Increased concentration of greenhouse gases is expected to alter the radiative balance of atmosphere, causing increases in temperature and changes in precipitation patterns and other climatic variables. These changes are associated with the changes in hydrological systems globally and at the basin scale. These changes include: precipitation patterns and extremes; the amount and generation of river flow; the frequency and intensity of flood and drought.
At present, coupled Atmospheric -Oceanic General Circulation Models (AOGCMs) are the most frequently used models for projection of different climatic change scenarios. These scenarios can finally simulate other changes, such as water resources changes in the future. The basis of these models consists of describing the physical processes taking place in the climate system and the dynamics of climate variables as a function of different internal or external changes. Up to now IPCC has released 4 different versions of AOGCM models including: First Assessment Report models (FAR) in 1990, Second Assessment Report models (SAR) in 1996, Third Assessment Report models (TAR) in 2001 and Fourth Assessment Report models (AR4) in 2007. In this paper we evaluate the uncertainty of using different TAR and AR4 AOGCM models on the projection of runoff of a basin.
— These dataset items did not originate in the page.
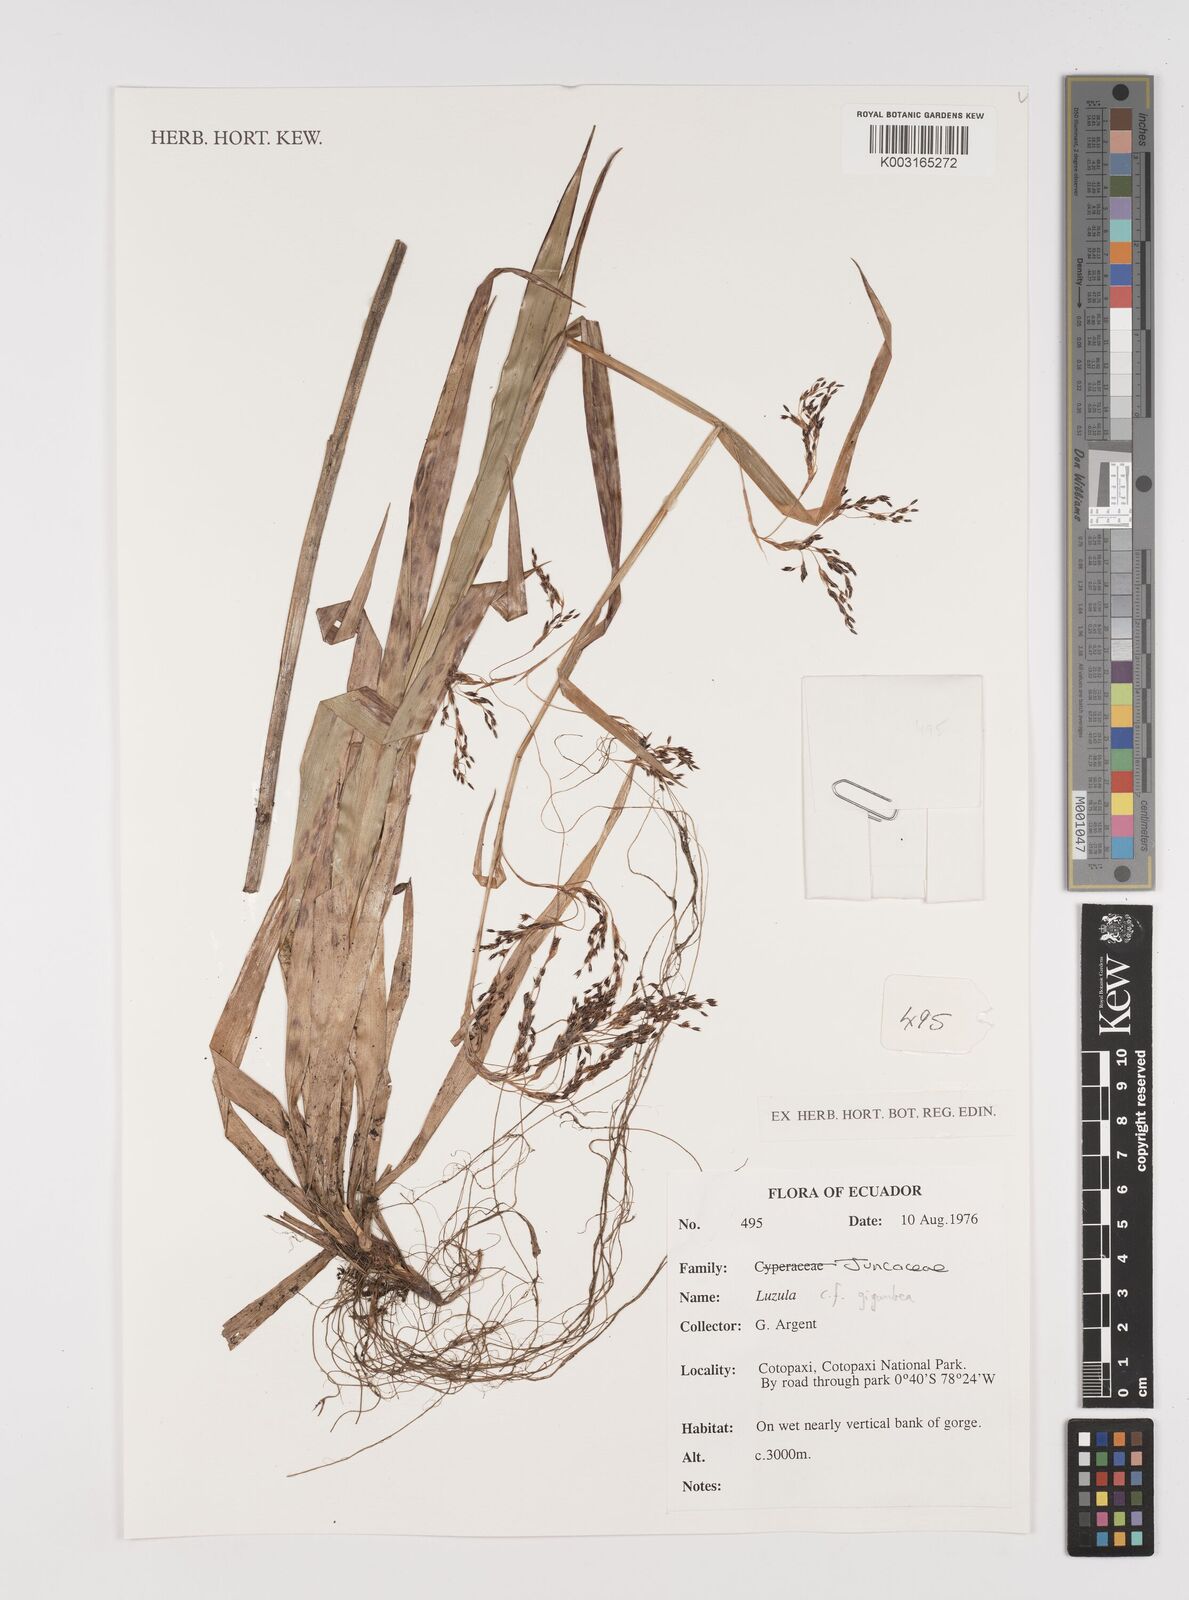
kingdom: Plantae
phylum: Tracheophyta
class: Liliopsida
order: Poales
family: Juncaceae
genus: Luzula
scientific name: Luzula gigantea
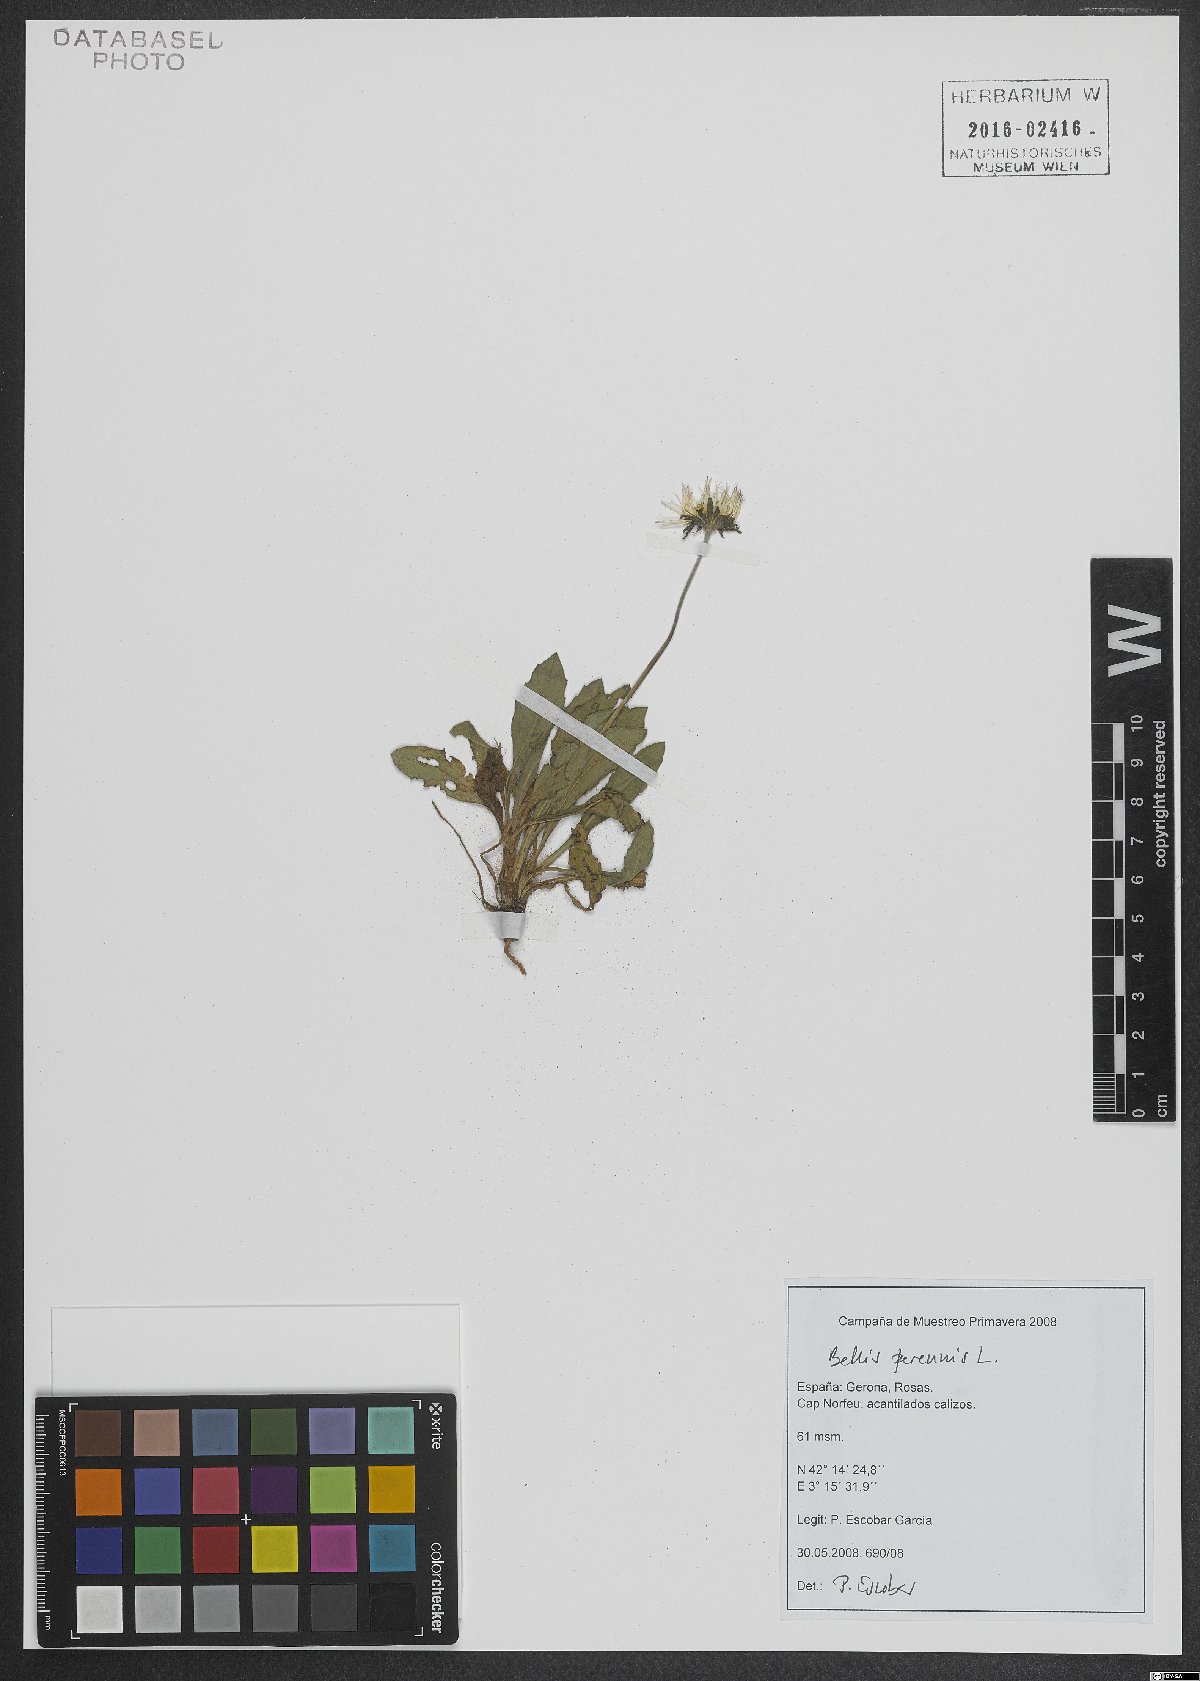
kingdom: Plantae
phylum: Tracheophyta
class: Magnoliopsida
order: Asterales
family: Asteraceae
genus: Bellis
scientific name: Bellis perennis
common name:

At first we used temperature and precipitation variables of 7 TAR models including CCSR, CGCM2, CSIRO-MK2, ECHAM4, GFDL-R30, HadCM3, NCAR-DOE PCM and 9 AR4 models including; CCSM3, GCM3, CSIRO Mk3, GFDL CM2.1, GISS E-R, HadCM3, ECHAM5, MIROC-med, PCM for the 2040-2069 periods under A2 emission scenario. The A2 scenario corresponds to pessimistic future with higher population growth, lower GDP growth, and fragmented and slower technological change. A conceptual rainfall-runoff model (SYMHYD) was calibrated and verified for the Gharesu basin in baseline period (1971-2000). SIMHYD simulates daily runoff (Surface runoff and base flow) using daily precipitation and potential evapotranspiration (PET) as input data. Gharesu basin is located in North West of great Karkheh River Basin, west of Iran.
Historical data in this study are daily temperature (T), precipitation (P) and runoff (R) for thirty years period (1971 to 2000). These data were acquired from different sources and stations. Temperature records of Kermanshah synoptic station, Outflow measurements of Qarehbaghestan hydrometric station, and daily precipitation records of eleven rain gauge stations were used in this study.
The climate variables (monthly temperature and precipitation) of 16 AOGCMs were downscaled to Gharesu basin. Downscaling is a procedure that derives local or regional scale information from larger scale data like AOGCM outputs. In this study, change factor downscaling techniques was employed to generate monthly precipitation and temperature values for Gharesu basin scale in future period (2040-2069). Results show that in all months the temperature of the basin will increase by an average of 2.5°C. On the other hand the increasing of temperature simulated by TAR models are more than AR4 models. Both AR4 and TAR models simulate precipitation in a same manner, reduction for winter and spring and increase for autumn.
Finally the ranges of precipitation and temperature change of the period 2040-2069 simulated by both models introduced to SYMHYD rainfall-runoff model and the monthly runoff changes of the basin were simulated for the period 2040-2069 relative to the period 1971-2000. Results show that runoff change of the basin due to AR4 models are less than TAR models for most of the months. On the other hand the runoff will increase in winter by 20-60% and by 20-40% in summer and decrease in autumn up to 40% and up to 60% in spring. Finally it can be concluded that although the number of AR4 models used in this study is more than TAR models, the range of uncertainty of AR4 is less than TAR. The final results showed that the projections of AR4 models are more reliable than TAR models.